Records START
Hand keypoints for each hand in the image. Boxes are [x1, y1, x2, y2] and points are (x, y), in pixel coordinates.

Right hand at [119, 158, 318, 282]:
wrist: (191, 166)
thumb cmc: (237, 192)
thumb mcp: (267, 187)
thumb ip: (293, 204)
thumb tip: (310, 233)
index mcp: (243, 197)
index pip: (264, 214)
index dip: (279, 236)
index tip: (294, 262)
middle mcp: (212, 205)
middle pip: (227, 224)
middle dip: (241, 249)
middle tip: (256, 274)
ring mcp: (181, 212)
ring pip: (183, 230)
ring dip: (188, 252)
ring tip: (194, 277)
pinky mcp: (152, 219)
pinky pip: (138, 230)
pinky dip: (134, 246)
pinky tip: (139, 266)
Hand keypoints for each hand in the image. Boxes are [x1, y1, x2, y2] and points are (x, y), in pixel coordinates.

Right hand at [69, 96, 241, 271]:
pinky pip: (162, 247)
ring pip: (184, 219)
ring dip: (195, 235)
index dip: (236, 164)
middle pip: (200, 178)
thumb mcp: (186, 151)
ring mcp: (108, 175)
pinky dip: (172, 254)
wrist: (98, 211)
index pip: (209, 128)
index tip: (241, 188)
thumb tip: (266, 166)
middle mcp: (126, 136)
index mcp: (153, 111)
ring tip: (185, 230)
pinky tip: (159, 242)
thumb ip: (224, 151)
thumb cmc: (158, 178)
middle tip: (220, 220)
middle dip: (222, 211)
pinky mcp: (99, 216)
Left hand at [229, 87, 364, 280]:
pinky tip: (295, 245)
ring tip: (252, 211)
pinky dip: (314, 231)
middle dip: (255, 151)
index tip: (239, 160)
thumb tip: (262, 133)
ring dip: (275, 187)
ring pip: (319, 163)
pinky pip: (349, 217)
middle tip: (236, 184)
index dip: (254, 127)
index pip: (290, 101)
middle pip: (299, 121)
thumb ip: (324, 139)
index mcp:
Records END
The problem -
The stretch of entries above that starts with the line containing "pinky mcp: (152, 219)" and goes on through the line containing "index tip: (241, 188)" is to be transcribed exactly, and no other line is to be transcribed.

Result for this exercise -
pinky mcp: (152, 219)
pinky pip: (138, 230)
pinky dip: (134, 246)
pinky tip: (139, 266)
Hand keypoints for each hand in the image. Boxes are [x1, y1, x2, y2] and points are (x, y), in pixel coordinates.

Right hand at [69, 96, 241, 271]:
pinky pip: (162, 247)
ring pip: (184, 219)
ring dip: (195, 235)
index dip: (236, 164)
middle pip: (200, 178)
thumb mcp: (186, 151)
ring mcp: (108, 175)
pinky dip: (172, 254)
wrist: (98, 211)
index pip: (209, 128)
index tip: (241, 188)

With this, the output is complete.